When I stood back to check it appeared the horizon and land mass where too high so I lowered it all down about an inch or so. That completed the drawing step.
Step two of the Moore Method is the block in step. Using lots of paint I block in the sky area creating a nice cool sky tone. In the video for this project you will note that I really vary my brush strokes a lot to add interest into the sky.
Next I add Ultramarine Blue to my palette. This is a warmer blue and will be ideal for the larger water area. I mix it with Titanium White. Note that it has to cover two thirds of the canvas so mix plenty of paint up before you start blocking it in.
The paint was drying off fast so I used my spray bottle to just lightly mist the surface of the canvas. By doing so I give myself extra time to blend the water correctly.
Now it is time to block in the land mass.
The mix I use for this is basically a dark. So Ultramarine Blue and Alizarin Crimson work fine. I also have Yellow Ochre on the palette (note this is my standard palette) and a touch would have been added in to darken the mix even further.
I mix it using the palette knife which I also use to then apply it to the canvas and form the shape of the land mass.
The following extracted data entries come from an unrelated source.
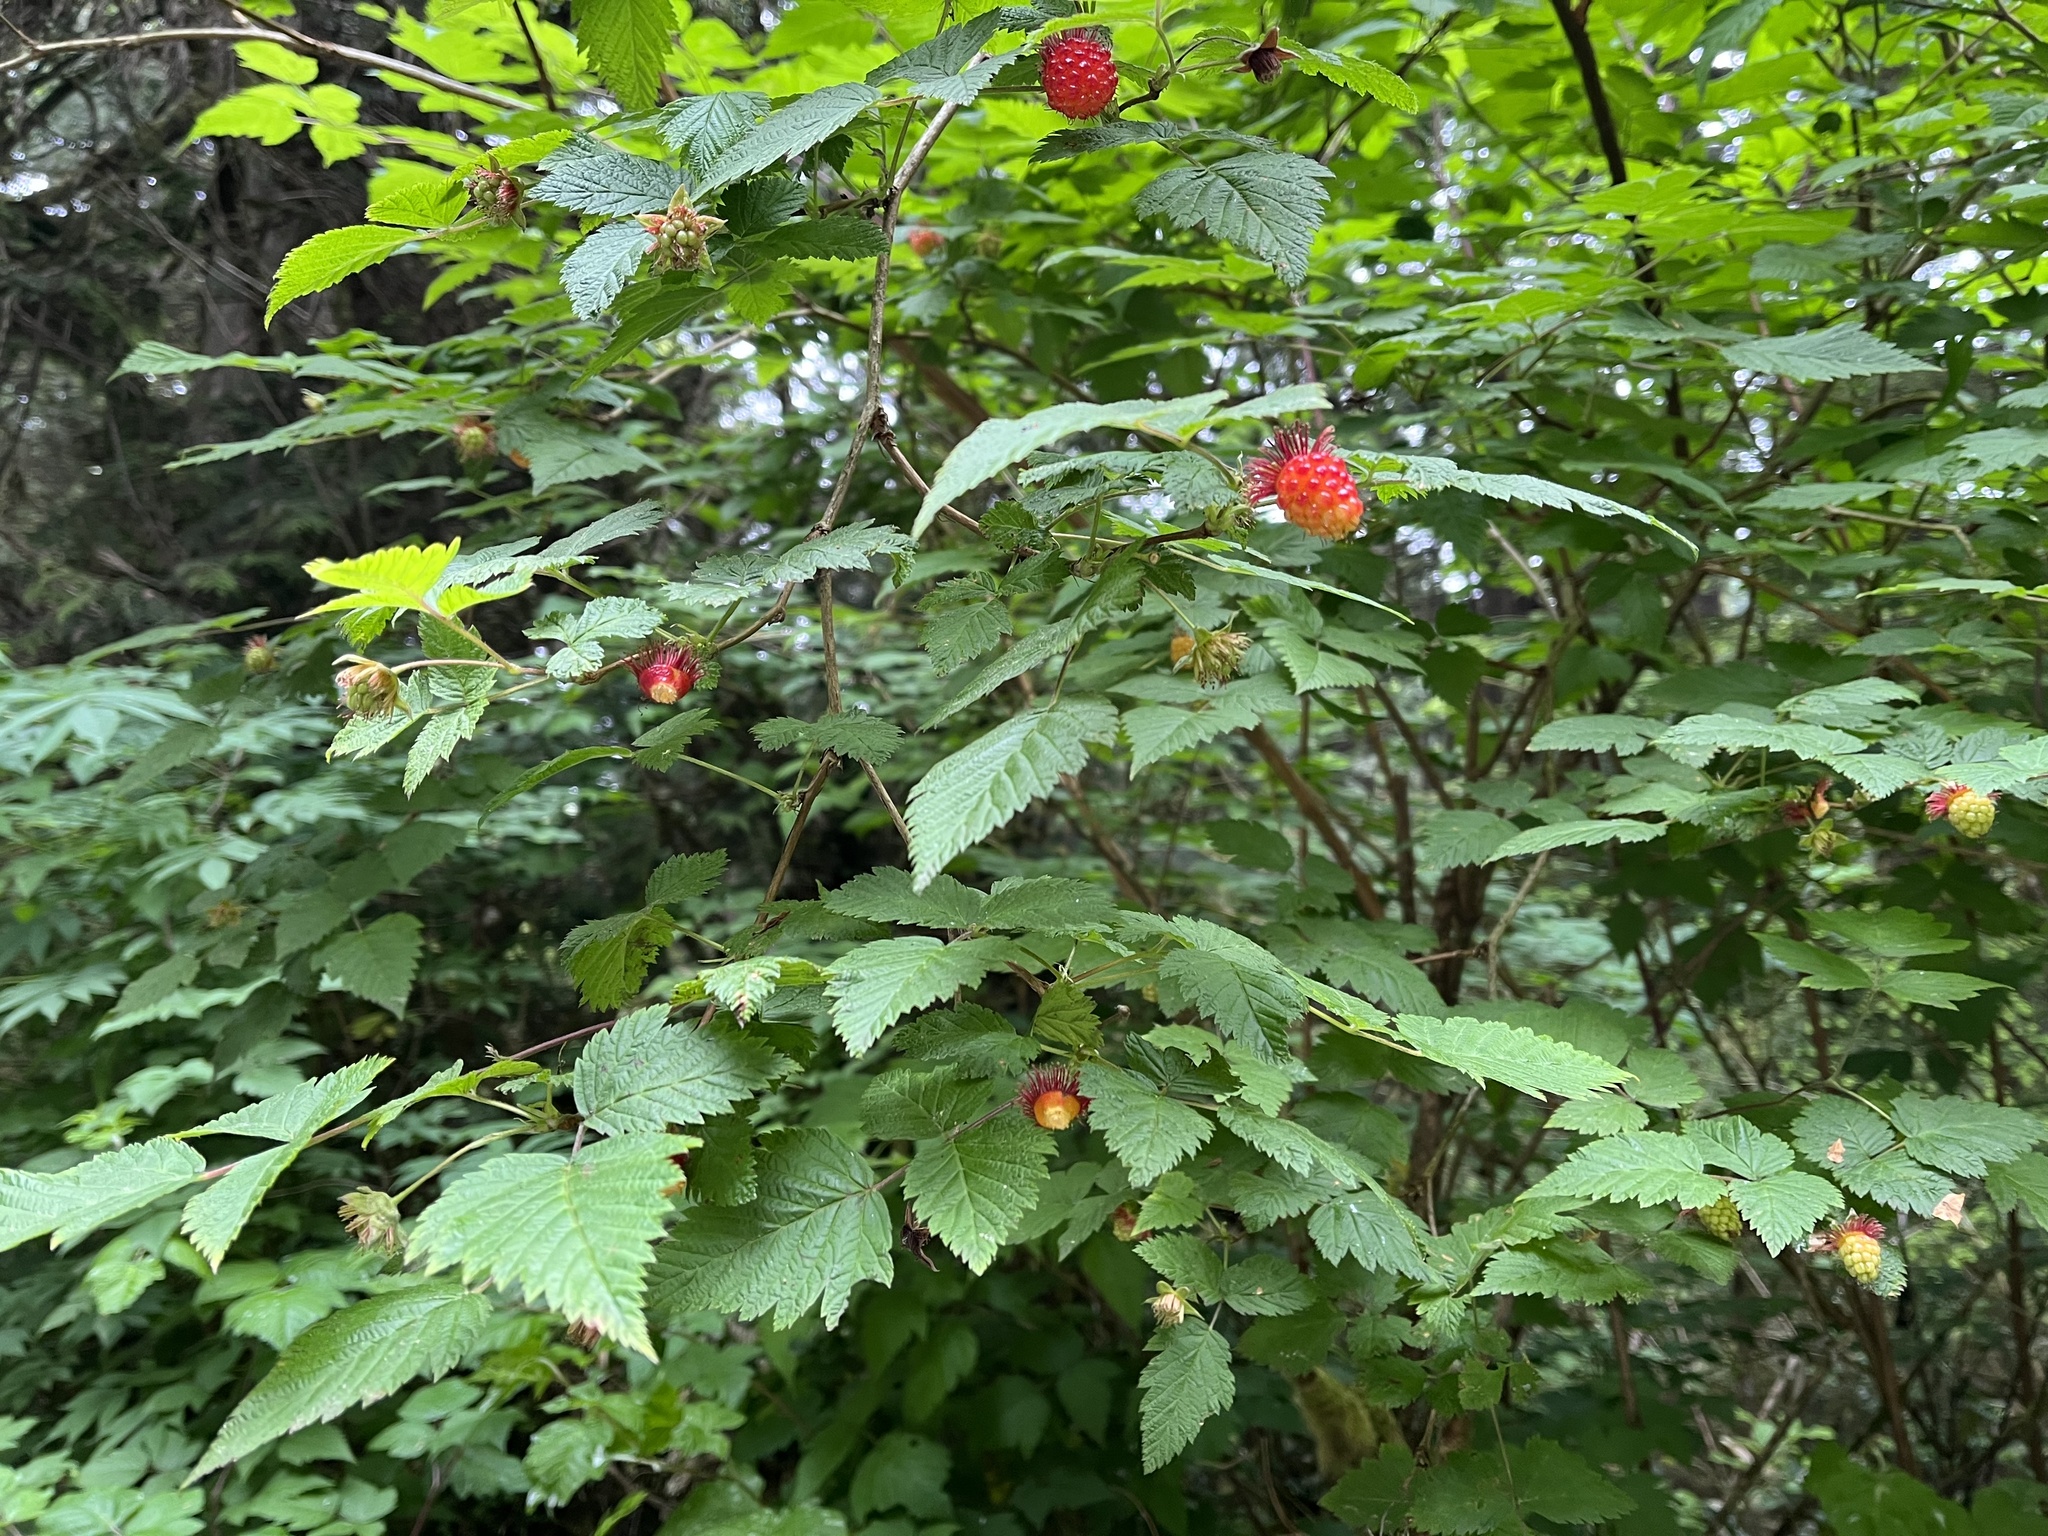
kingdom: Plantae
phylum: Tracheophyta
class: Magnoliopsida
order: Rosales
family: Rosaceae
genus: Rubus
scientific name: Rubus spectabilis
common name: Salmonberry
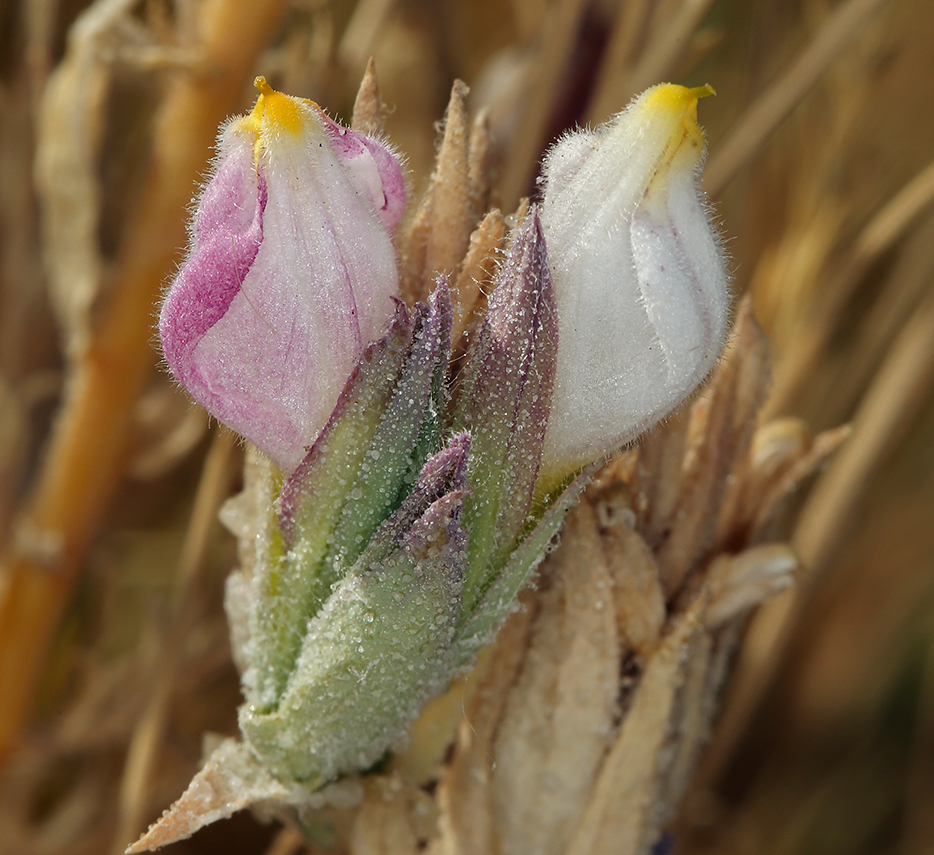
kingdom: Plantae
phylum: Tracheophyta
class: Magnoliopsida
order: Lamiales
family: Orobanchaceae
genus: Chloropyron
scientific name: Chloropyron maritimum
Do not fuss with this too much … keep it a little random and undefined.
A mix of Yellow Ochre and Titanium White make a great sand colour so I add just a little to the edge of the land mass to create a sandy beach impression.
It’s time to have some fun and beef this painting up a little.
I mix a warm sky cloud colour. To do this I use the Alizarin Crimson, Yellow Ochre and Titanium White together. Don’t overmix this. Keep the colours a little broken in the mix for added interest.
Then I get a scoop of it on the palette knife and start to fashion in some cloud like shapes. You need to be brave at this stage 🙂
After shaping up the clouds a little I then create the cloud reflections.
Load the palette knife edge with the warm cloud colour and then place it on the horizon line. Then drag downwards to the bottom of the canvas. Looks great doesn’t it? The key is not to use too much pressure on the knife. Let the weave of the canvas drag the paint off.
Above I have done something similar with the land reflections. The only difference is I have pushed the dark mix of the land mass a little bluer. Simply add more Ultramarine into the dark mix until it goes bluer. Then use the same technique of dragging the reflection down with the palette knife.
Notice the original blue of the water is still coming through between the reflections.
With almost pure white and slightly smaller palette knife I indicate some sail boats on the water.
I do one main one and then several smaller ones off in the distance.
The reflections are done using the same technique of dragging the paint down with the knife.
After standing back and looking at what we had done so far I concluded it was time to reduce the size of the clouds. This was easy to do simply by mixing the sky colour again and just painting back into the clouds. The good thing was it allowed me to shape the clouds in a more interesting way.
I have also done the same with the original water colour using it to shape up the reflections.
And finally after a few more tweaks I added my signature to it.
Overall a fun project to try at home. Try a few different variations with it and add in your own ideas.
The full video recording of this project will be in the soon to be released Abstract Painting Level 1 course which will be out soon.
Painting abstracts can be a very liberating way to free yourself up, get loose and allow your creative juices to flow freely. By doing so it can only improve all aspects of your painting skills.
Give this one a try or wait until you get the full videos and try it then.
But definitely try abstract painting.